Sunday, October 19, 2008

Seeking advice on parsing

Dear Lazyweb,

As a follow-up to my previous post, I have a question...

Suppose you wanted to design an application that used parsing as a core element and you wanted this application to be easily extended by users. Furthermore, you were hoping that the users would contribute back some parsers that could be included in future versions. Would you:

1a) Use pyparsing and require all potential users of your application to download it separately.
1b) Use pyparsing but include it bundled with your application.
2) Use regular expressions (re module in standard library) and expect everyone to do the same.
3) Use some other module in the standard library.
4) Use some other 3rd party parsing package.

6 comments:

Cory said...

Use simpleparse, and include it as part of your application.

Simpleparse uses a language syntax that is very similar to (E)BNF, and therefore will be familiar with many of your contributors. If you are writing something to do with language parsing (e.g. an editor), some of your contributors may have already contributed their parsers to other applications, and it would be convenient for them if you allowed them to use something that looked like familiar territory.

Pyparsing is powerful (I've used it) but I think simpleparse gives a slight edge when it comes to encouraging contributions, and is no less powerful.

Doug Hellmann said...

Another route you could take is to define your own API and let the extension author use whatever library they want. If your API passes text to the extension and expects an application-specific object as a return value, you don't have to care what parsing technology they use.

dowski.com said...

These are both good suggestions.

I like Cory's better though. simpleparse is a great library. It is reasonably fast and quite Pythonic.

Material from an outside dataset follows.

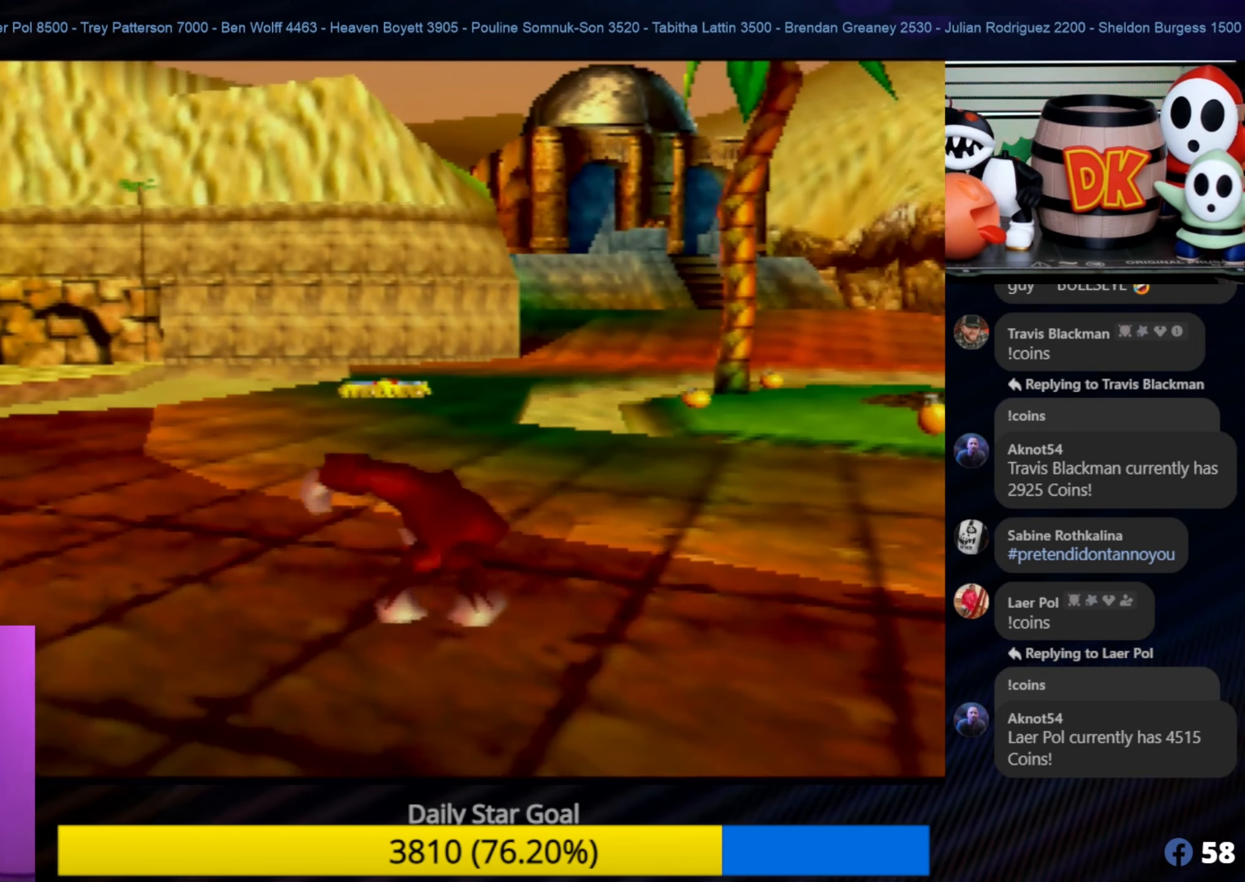
{"buttons": ["Z"], "left_stick": "up", "events": [[84, "B", "up"]]}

I would think that supporting only one parsing solution will make it easier on you, the project maintainer.

Also, do you see contributors writing completely new grammars for your application to consume or just new commands?

André said...

@dowski.com: At them moment (the program is very embryonic), I simply call a parser with the code given as an argument, and expect to receive a processed string (svg code for the picture) in return. Thus contributors would write their own grammar. In this sense, it follows Doug Hellmann's suggestion.

The prototype I am working on (a turtle module example) is simple enough that it can apparently be handled quite easily by regular expressions. Once I complete it, I will have a better idea.

Paddy3118 said...

If you provided a parsing library, would that mean that regexp based 'parsers' wouldn't be allowed?
I would like the choice of implementation by regexp even though it would be a strong incentive to learn a 'proper' parsing framework.

- Paddy.

André said...

@paddy: Yes, one could always use regular expressions. In fact, this is what I am starting with.

The idea of choosing/providing a "standard" parser library is to make it (potentially) easier to develop new parsers. However, all the use cases I've thought of, so far, could be handled reasonably well with regex.